Objectives =
a: Recast the paragraph starting "The National Grid is one of the greatest achievements" from the pylons piece below as a brief bulleted list that keeps its main facts.
b: Carry the pylons piece below forward, starting right after its last sentence.

Source passage =
☆ ☆ ☆ ☆
Please note: Electricity: The spark of life ended in April 2019. To find out what exhibitions and activities are open today, visit our What’s On section.
I love pylons. When I look at pylons in the landscape, I see a group of climbers roped together, marching across the land. There is something stately and magnificent about these steel and wire structures that makes me forget that they carry up to 400 kV of electricity in their wires. When I’m out and about, I often stop to take photographs of pylons that catch my eye, although I haven’t yet submitted a picture to the Pylon of the Month website.
I’m in no way an expert on pylons, but I wanted to include the story of British pylon design in our upcoming exhibition, Electricity: The spark of life. The Science and Industry Museum holds the archive of the Electricity Council and its predecessor organisations, and I already knew that there had been a competition to choose the design for these towers. When I carried out some more research into this design process, I discovered that not everyone wanted them in the landscape, but some people loved them so much that they wrote poems about them.
In the UK, pylons are officially called transmission towers by Distribution Network Operators. In his book Electricity before Nationalisation, Leslie Hannah explains where the name pylon comes from:
Pylons were the monumental gateways to Egyptian temples. Naming steel towers that would carry the National Grid transmission lines pylons reflected popular interest in Egyptology at the time.
(Hannah, 1979: 116)
The National Grid is one of the greatest achievements of the 20th century. Before it was set up, the UK’s electricity supply was fragmented, with different companies supplying electricity at different voltages, sometimes in the same city. During the First World War, many of the UK’s heavy industries were taken over by the government for war work. In order to keep factories running, a reliable and secure electricity supply was needed, something that Britain didn’t yet have. After the war, the increasing number of companies generating and supplying electricity showed that Britain needed to develop a national electricity supply network.
The 1926 Electricity (Supply) Act created a government body called the Central Electricity Board (CEB). The CEB was tasked with creating the UK’s first synchronised, nationwide AC grid. Construction of the National Grid was the single biggest peacetime building project that Britain had ever seen. It laid the framework for cheap, abundant electricity for everyone.
☆ ☆ ☆ ☆
Data extract =
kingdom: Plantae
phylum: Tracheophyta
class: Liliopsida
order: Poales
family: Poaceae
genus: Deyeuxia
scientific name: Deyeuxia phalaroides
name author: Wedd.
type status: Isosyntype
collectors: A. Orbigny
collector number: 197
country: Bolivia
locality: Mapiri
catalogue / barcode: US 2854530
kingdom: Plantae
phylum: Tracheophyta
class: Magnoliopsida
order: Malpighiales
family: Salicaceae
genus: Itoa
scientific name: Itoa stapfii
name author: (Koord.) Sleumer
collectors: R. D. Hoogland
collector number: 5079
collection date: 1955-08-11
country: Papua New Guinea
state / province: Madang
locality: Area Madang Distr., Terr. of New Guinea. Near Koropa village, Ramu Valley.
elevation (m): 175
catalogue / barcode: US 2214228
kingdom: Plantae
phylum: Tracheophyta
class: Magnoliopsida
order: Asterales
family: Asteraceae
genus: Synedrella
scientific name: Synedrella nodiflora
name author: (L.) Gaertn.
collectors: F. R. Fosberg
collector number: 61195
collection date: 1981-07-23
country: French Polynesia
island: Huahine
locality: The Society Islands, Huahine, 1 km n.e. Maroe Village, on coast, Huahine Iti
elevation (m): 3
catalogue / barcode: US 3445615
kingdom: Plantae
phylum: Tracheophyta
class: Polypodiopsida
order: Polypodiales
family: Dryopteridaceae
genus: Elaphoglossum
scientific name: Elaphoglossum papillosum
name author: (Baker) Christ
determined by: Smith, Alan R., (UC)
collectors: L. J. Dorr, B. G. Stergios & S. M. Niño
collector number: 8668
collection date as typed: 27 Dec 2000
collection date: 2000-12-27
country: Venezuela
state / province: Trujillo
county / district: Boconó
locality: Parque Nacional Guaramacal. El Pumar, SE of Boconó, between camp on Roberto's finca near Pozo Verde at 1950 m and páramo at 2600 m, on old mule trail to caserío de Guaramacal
☆ ☆ ☆ ☆
Answers for this exercise =
a:
- The National Grid ranks among the 20th century's greatest achievements.
- Before it existed, the UK's electricity supply was fragmented. Different companies supplied electricity at different voltages, sometimes in the same city.
- In the First World War, the government took over many heavy industries for war work.
- Keeping those factories running required a reliable, secure electricity supply, which Britain did not yet have.
- After the war, the growing number of companies generating and supplying electricity showed that Britain needed a national supply network.

b:
The grid mostly used overhead cables to link the most efficient power stations in the country. These cables were carried by transmission towers, or pylons. In 1927, the CEB ran a competition to design the pylons. The architect Sir Reginald Blomfield chose the design, which still graces the UK landscape today. Some people think that Blomfield came up with the design himself, but the structure is a modification of a design submitted to the competition by the Milliken Brothers, engineers based in the United States.
I found references to Sir Reginald Blomfield’s decision making among the pages of the CEB minute books and annual reports in the Electricity Council archive, but there was very little detailed information about the competition itself, or the Milliken Brothers’ design.
Gerald Bloomfield, a researcher based in Canada, has been making extensive use of the Electricity Council archive to track the development of different sections of the grid. In an as yet unpublished research paper, Bloomfield says that:
Blomfield’s appointment as a consultant to the CEB was an attempt to reassure the public that new technology, large-scale standardisation, and a new public authority could be made acceptable. His immediate task was to recommend a standard tower design which could carry the 132,000 volt power lines across the country with minimal visual disturbance.
(Bloomfield, unpublished research paper)
The first pylon was put up at Bonnyfield near Falkirk in Scotland on 14 July 1928, but the CEB’s new transmission grid didn’t begin operating until 1933, when it was run as a series of regional grids. The grid became a truly national system in 1938, ten years after the first pylon was set up.
At the time the grid was being formed, writers and thinkers like Rudyard Kipling and John Maynard Keynes were opposed to the insertion of pylons into the landscape. Their opposition was on similar grounds to that offered by people today who don’t want to see wind turbines on the horizon. Kipling and Keynes were co-signatories to a letter to The Times opposing the construction of pylons in Sussex, claiming that the new steel towers and their connecting wires across the Sussex Downs was nothing less than ‘the permanent disfigurement of a familiar feature of the English landscape.’
Sir Reginald Blomfield responded on 1 November 1929 with the words:
Anyone who has seen these strange masts and lines striding across the country, ignoring all obstacles in their strenuous march, can realise without a great effort of imagination that [they] have an element of romance of their own. The wise man does not tilt at windmills—one may not like it, but the world moves on.
Other writers and artists of the time were on Blomfield’s side, including my favourite British sculptor Barbara Hepworth who, on seeing a line of pylons through the window of an electric train, said that she was inspired by the sight of ‘pylons in lovely juxtaposition with springy turf and trees of every stature’.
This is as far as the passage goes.